Nature key or surrogate key (country table)?

This has probably been discuss a number of times "nature keys vs surrogate" etc

I have an original database design where the previous architecture used a mix of both nature keys and surrogate keys

The database is currently being redesigned, all tables have been converted to "surrogate" keys
Except for the country, currency, and state table these 3 tables are still using nature keys (makes life simple)

However i'm thinking we "should" convert them all to surrograte keys aswell
but the real question is, is there really a point?
when does
-a country change name?
-a currency change currency code?
-a state change name?

It can happen! and has! (hence the reason considering having surrogate keys in all tables).
Who is Participating?
Mark WillsTopic AdvisorCommented:
Well, always an interesting question...  And you are correct, there is a previous and fairly long thread here in EE somewhere on this same topic...

This is for the Country Table ? And Currency Table ? And State ? - What about Postcode - that is even more of a topical discussion point :)

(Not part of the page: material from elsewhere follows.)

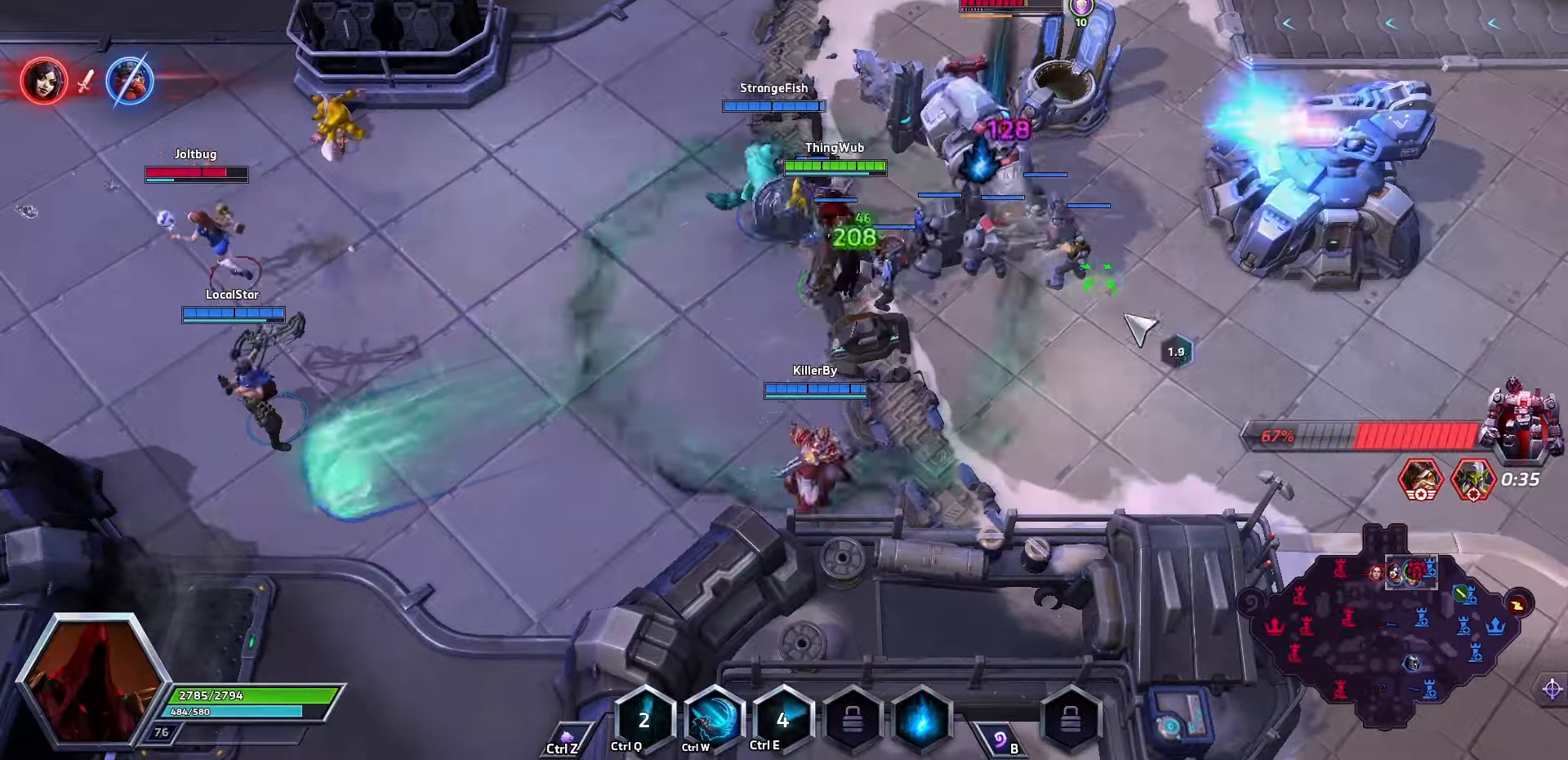
{"keys": [], "events": [[100, "q", "up"]]}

In cases where the data is going to be unique, is not going to change, is reasonable small in nature has some kind of in built sort, is not prone to a lot of inserts and deletes, then do you really need a surrogate - given the primary access method is likely to be the country code - or even the name ?

E.g. Think most countries are known by a three or four character abbreviation, certainly currencies tend to be so, and with a finite number (meaning unlikely to be heavily adding and removing countries) it is the type of table that can use it's abbreviation as a key.

In fact, would go one step further and postulate that the country name could in fact be a self describing code and name and key. Because these types of tables are fairly static, and normally chosen from a drop down list, then it could easily be a self descriptive code.

But (and there is always one), it is not just that table in isolation - you often have states, districts, regions hanging off that table, and that is what makes all the difference. That is when a surrogate - and by that I do mean an Identity column - does make the world of difference in terms of "slave" tables hanging off that master, and being an indentity column, does make index searching very much quicker when used to look up a state, or a suburb etc.

And that is the real reason why we use surrogates, it is not so much the masterfile table itself, it is everything else that uses them / captures them and what happens in those tables in terms of possible indexing, sorting etc (integers do a great job as key values), and of course, being unaffected by typing errors (e.g. can easily change the name without affecting any previous entries).

So, change them all, each and every one of them and keep to a very good naming convention so that identities / keys are readily identifiable.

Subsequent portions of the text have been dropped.